__Assignment__
Please format the rows below as a JSON list of strings, with one string for each line and blank lines left out.

^^^^

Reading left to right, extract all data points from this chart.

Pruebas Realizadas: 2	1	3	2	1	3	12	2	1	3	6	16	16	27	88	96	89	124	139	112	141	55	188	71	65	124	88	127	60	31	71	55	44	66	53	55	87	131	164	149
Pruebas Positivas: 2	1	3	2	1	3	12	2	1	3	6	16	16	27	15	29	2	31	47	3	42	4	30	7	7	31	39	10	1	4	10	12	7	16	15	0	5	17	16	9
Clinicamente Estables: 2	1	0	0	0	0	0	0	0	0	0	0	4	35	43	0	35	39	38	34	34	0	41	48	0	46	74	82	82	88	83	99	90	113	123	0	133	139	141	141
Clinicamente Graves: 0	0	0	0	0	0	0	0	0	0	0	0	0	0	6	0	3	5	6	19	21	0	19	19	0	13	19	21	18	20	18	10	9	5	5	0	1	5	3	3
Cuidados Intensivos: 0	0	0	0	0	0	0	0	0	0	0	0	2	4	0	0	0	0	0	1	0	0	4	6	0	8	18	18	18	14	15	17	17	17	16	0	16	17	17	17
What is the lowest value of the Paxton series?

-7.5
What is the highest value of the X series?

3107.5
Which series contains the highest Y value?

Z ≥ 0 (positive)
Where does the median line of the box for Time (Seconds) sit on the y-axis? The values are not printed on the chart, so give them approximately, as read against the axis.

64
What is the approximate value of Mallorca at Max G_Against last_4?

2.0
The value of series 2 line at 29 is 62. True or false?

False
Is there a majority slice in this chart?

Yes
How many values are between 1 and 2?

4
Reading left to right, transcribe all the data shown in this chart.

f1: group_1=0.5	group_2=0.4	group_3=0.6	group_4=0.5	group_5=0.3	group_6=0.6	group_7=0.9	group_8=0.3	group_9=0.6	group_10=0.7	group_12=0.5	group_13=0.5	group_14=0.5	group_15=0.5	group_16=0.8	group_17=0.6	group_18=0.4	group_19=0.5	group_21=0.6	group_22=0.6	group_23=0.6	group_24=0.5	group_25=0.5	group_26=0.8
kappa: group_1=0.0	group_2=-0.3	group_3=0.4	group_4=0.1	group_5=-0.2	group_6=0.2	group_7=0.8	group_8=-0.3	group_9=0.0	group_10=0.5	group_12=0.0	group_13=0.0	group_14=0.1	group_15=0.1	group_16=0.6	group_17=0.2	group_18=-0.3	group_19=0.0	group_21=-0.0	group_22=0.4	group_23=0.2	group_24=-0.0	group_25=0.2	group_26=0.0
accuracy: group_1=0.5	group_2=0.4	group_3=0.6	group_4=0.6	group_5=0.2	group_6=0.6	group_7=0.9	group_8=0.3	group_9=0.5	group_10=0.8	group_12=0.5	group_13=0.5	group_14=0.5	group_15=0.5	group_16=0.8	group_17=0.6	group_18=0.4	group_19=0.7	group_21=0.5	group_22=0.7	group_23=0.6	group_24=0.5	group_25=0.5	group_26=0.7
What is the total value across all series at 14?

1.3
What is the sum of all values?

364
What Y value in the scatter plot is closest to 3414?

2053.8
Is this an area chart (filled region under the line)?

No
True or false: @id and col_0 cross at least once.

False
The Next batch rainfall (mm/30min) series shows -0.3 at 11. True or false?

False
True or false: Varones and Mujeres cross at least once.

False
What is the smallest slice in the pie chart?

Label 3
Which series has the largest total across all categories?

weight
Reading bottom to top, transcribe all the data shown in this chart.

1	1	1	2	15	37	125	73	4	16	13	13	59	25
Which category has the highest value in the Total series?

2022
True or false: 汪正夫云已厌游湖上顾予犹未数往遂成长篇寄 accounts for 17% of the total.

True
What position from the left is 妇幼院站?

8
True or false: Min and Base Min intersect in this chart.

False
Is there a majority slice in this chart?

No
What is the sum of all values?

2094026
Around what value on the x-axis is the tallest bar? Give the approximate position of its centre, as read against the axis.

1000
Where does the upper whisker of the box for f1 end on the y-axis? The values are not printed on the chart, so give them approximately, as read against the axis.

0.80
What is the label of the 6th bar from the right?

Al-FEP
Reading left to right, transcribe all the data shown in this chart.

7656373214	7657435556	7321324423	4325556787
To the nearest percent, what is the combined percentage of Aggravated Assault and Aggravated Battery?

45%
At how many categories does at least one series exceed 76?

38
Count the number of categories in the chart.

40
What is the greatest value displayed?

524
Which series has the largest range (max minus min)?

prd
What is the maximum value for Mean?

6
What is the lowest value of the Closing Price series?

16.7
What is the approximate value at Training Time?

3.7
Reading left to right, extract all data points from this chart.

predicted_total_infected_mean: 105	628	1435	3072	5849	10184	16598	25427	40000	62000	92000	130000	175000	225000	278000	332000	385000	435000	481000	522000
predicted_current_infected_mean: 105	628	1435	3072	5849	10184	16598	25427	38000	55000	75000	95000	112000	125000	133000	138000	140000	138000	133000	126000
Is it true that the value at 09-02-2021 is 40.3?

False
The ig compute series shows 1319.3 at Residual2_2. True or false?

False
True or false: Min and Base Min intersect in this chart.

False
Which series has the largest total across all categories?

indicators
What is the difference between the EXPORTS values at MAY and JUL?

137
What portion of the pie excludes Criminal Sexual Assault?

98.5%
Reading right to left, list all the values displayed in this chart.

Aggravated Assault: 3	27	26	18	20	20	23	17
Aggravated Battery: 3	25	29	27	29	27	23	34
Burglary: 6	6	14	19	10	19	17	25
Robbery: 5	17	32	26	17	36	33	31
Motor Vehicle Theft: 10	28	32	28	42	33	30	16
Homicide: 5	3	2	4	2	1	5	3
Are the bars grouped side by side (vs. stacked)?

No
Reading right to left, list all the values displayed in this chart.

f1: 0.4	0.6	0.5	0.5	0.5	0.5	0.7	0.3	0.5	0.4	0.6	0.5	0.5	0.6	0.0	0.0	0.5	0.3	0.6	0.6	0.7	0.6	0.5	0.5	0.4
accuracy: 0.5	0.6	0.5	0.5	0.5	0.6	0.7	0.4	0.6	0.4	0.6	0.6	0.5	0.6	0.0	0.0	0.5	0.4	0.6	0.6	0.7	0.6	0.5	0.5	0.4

^^^^

__Answer box__
[
  "Reading left to right, extract all data points from this chart.",
  "Pruebas Realizadas: 2\t1\t3\t2\t1\t3\t12\t2\t1\t3\t6\t16\t16\t27\t88\t96\t89\t124\t139\t112\t141\t55\t188\t71\t65\t124\t88\t127\t60\t31\t71\t55\t44\t66\t53\t55\t87\t131\t164\t149",
  "Pruebas Positivas: 2\t1\t3\t2\t1\t3\t12\t2\t1\t3\t6\t16\t16\t27\t15\t29\t2\t31\t47\t3\t42\t4\t30\t7\t7\t31\t39\t10\t1\t4\t10\t12\t7\t16\t15\t0\t5\t17\t16\t9",
  "Clinicamente Estables: 2\t1\t0\t0\t0\t0\t0\t0\t0\t0\t0\t0\t4\t35\t43\t0\t35\t39\t38\t34\t34\t0\t41\t48\t0\t46\t74\t82\t82\t88\t83\t99\t90\t113\t123\t0\t133\t139\t141\t141",
  "Clinicamente Graves: 0\t0\t0\t0\t0\t0\t0\t0\t0\t0\t0\t0\t0\t0\t6\t0\t3\t5\t6\t19\t21\t0\t19\t19\t0\t13\t19\t21\t18\t20\t18\t10\t9\t5\t5\t0\t1\t5\t3\t3",
  "Cuidados Intensivos: 0\t0\t0\t0\t0\t0\t0\t0\t0\t0\t0\t0\t2\t4\t0\t0\t0\t0\t0\t1\t0\t0\t4\t6\t0\t8\t18\t18\t18\t14\t15\t17\t17\t17\t16\t0\t16\t17\t17\t17",
  "What is the lowest value of the Paxton series?",
  "-7.5",
  "What is the highest value of the X series?",
  "3107.5",
  "Which series contains the highest Y value?",
  "Z ≥ 0 (positive)",
  "Where does the median line of the box for Time (Seconds) sit on the y-axis? The values are not printed on the chart, so give them approximately, as read against the axis.",
  "64",
  "What is the approximate value of Mallorca at Max G_Against last_4?",
  "2.0",
  "The value of series 2 line at 29 is 62. True or false?",
  "False",
  "Is there a majority slice in this chart?",
  "Yes",
  "How many values are between 1 and 2?",
  "4",
  "Reading left to right, transcribe all the data shown in this chart.",
  "f1: group_1=0.5\tgroup_2=0.4\tgroup_3=0.6\tgroup_4=0.5\tgroup_5=0.3\tgroup_6=0.6\tgroup_7=0.9\tgroup_8=0.3\tgroup_9=0.6\tgroup_10=0.7\tgroup_12=0.5\tgroup_13=0.5\tgroup_14=0.5\tgroup_15=0.5\tgroup_16=0.8\tgroup_17=0.6\tgroup_18=0.4\tgroup_19=0.5\tgroup_21=0.6\tgroup_22=0.6\tgroup_23=0.6\tgroup_24=0.5\tgroup_25=0.5\tgroup_26=0.8",
  "kappa: group_1=0.0\tgroup_2=-0.3\tgroup_3=0.4\tgroup_4=0.1\tgroup_5=-0.2\tgroup_6=0.2\tgroup_7=0.8\tgroup_8=-0.3\tgroup_9=0.0\tgroup_10=0.5\tgroup_12=0.0\tgroup_13=0.0\tgroup_14=0.1\tgroup_15=0.1\tgroup_16=0.6\tgroup_17=0.2\tgroup_18=-0.3\tgroup_19=0.0\tgroup_21=-0.0\tgroup_22=0.4\tgroup_23=0.2\tgroup_24=-0.0\tgroup_25=0.2\tgroup_26=0.0",
  "accuracy: group_1=0.5\tgroup_2=0.4\tgroup_3=0.6\tgroup_4=0.6\tgroup_5=0.2\tgroup_6=0.6\tgroup_7=0.9\tgroup_8=0.3\tgroup_9=0.5\tgroup_10=0.8\tgroup_12=0.5\tgroup_13=0.5\tgroup_14=0.5\tgroup_15=0.5\tgroup_16=0.8\tgroup_17=0.6\tgroup_18=0.4\tgroup_19=0.7\tgroup_21=0.5\tgroup_22=0.7\tgroup_23=0.6\tgroup_24=0.5\tgroup_25=0.5\tgroup_26=0.7",
  "What is the total value across all series at 14?",
  "1.3",
  "What is the sum of all values?",
  "364",
  "What Y value in the scatter plot is closest to 3414?",
  "2053.8",
  "Is this an area chart (filled region under the line)?",
  "No",
  "True or false: @id and col_0 cross at least once.",
  "False",
  "The Next batch rainfall (mm/30min) series shows -0.3 at 11. True or false?",
  "False",
  "True or false: Varones and Mujeres cross at least once.",
  "False",
  "What is the smallest slice in the pie chart?",
  "Label 3",
  "Which series has the largest total across all categories?",
  "weight",
  "Reading bottom to top, transcribe all the data shown in this chart.",
  "1\t1\t1\t2\t15\t37\t125\t73\t4\t16\t13\t13\t59\t25",
  "Which category has the highest value in the Total series?",
  "2022",
  "True or false: 汪正夫云已厌游湖上顾予犹未数往遂成长篇寄 accounts for 17% of the total.",
  "True",
  "What position from the left is 妇幼院站?",
  "8",
  "True or false: Min and Base Min intersect in this chart.",
  "False",
  "Is there a majority slice in this chart?",
  "No",
  "What is the sum of all values?",
  "2094026",
  "Around what value on the x-axis is the tallest bar? Give the approximate position of its centre, as read against the axis.",
  "1000",
  "Where does the upper whisker of the box for f1 end on the y-axis? The values are not printed on the chart, so give them approximately, as read against the axis.",
  "0.80",
  "What is the label of the 6th bar from the right?",
  "Al-FEP",
  "Reading left to right, transcribe all the data shown in this chart.",
  "7656373214\t7657435556\t7321324423\t4325556787",
  "To the nearest percent, what is the combined percentage of Aggravated Assault and Aggravated Battery?",
  "45%",
  "At how many categories does at least one series exceed 76?",
  "38",
  "Count the number of categories in the chart.",
  "40",
  "What is the greatest value displayed?",
  "524",
  "Which series has the largest range (max minus min)?",
  "prd",
  "What is the maximum value for Mean?",
  "6",
  "What is the lowest value of the Closing Price series?",
  "16.7",
  "What is the approximate value at Training Time?",
  "3.7",
  "Reading left to right, extract all data points from this chart.",
  "predicted_total_infected_mean: 105\t628\t1435\t3072\t5849\t10184\t16598\t25427\t40000\t62000\t92000\t130000\t175000\t225000\t278000\t332000\t385000\t435000\t481000\t522000",
  "predicted_current_infected_mean: 105\t628\t1435\t3072\t5849\t10184\t16598\t25427\t38000\t55000\t75000\t95000\t112000\t125000\t133000\t138000\t140000\t138000\t133000\t126000",
  "Is it true that the value at 09-02-2021 is 40.3?",
  "False",
  "The ig compute series shows 1319.3 at Residual2_2. True or false?",
  "False",
  "True or false: Min and Base Min intersect in this chart.",
  "False",
  "Which series has the largest total across all categories?",
  "indicators",
  "What is the difference between the EXPORTS values at MAY and JUL?",
  "137",
  "What portion of the pie excludes Criminal Sexual Assault?",
  "98.5%",
  "Reading right to left, list all the values displayed in this chart.",
  "Aggravated Assault: 3\t27\t26\t18\t20\t20\t23\t17",
  "Aggravated Battery: 3\t25\t29\t27\t29\t27\t23\t34",
  "Burglary: 6\t6\t14\t19\t10\t19\t17\t25",
  "Robbery: 5\t17\t32\t26\t17\t36\t33\t31",
  "Motor Vehicle Theft: 10\t28\t32\t28\t42\t33\t30\t16",
  "Homicide: 5\t3\t2\t4\t2\t1\t5\t3",
  "Are the bars grouped side by side (vs. stacked)?",
  "No",
  "Reading right to left, list all the values displayed in this chart.",
  "f1: 0.4\t0.6\t0.5\t0.5\t0.5\t0.5\t0.7\t0.3\t0.5\t0.4\t0.6\t0.5\t0.5\t0.6\t0.0\t0.0\t0.5\t0.3\t0.6\t0.6\t0.7\t0.6\t0.5\t0.5\t0.4",
  "accuracy: 0.5\t0.6\t0.5\t0.5\t0.5\t0.6\t0.7\t0.4\t0.6\t0.4\t0.6\t0.6\t0.5\t0.6\t0.0\t0.0\t0.5\t0.4\t0.6\t0.6\t0.7\t0.6\t0.5\t0.5\t0.4"
]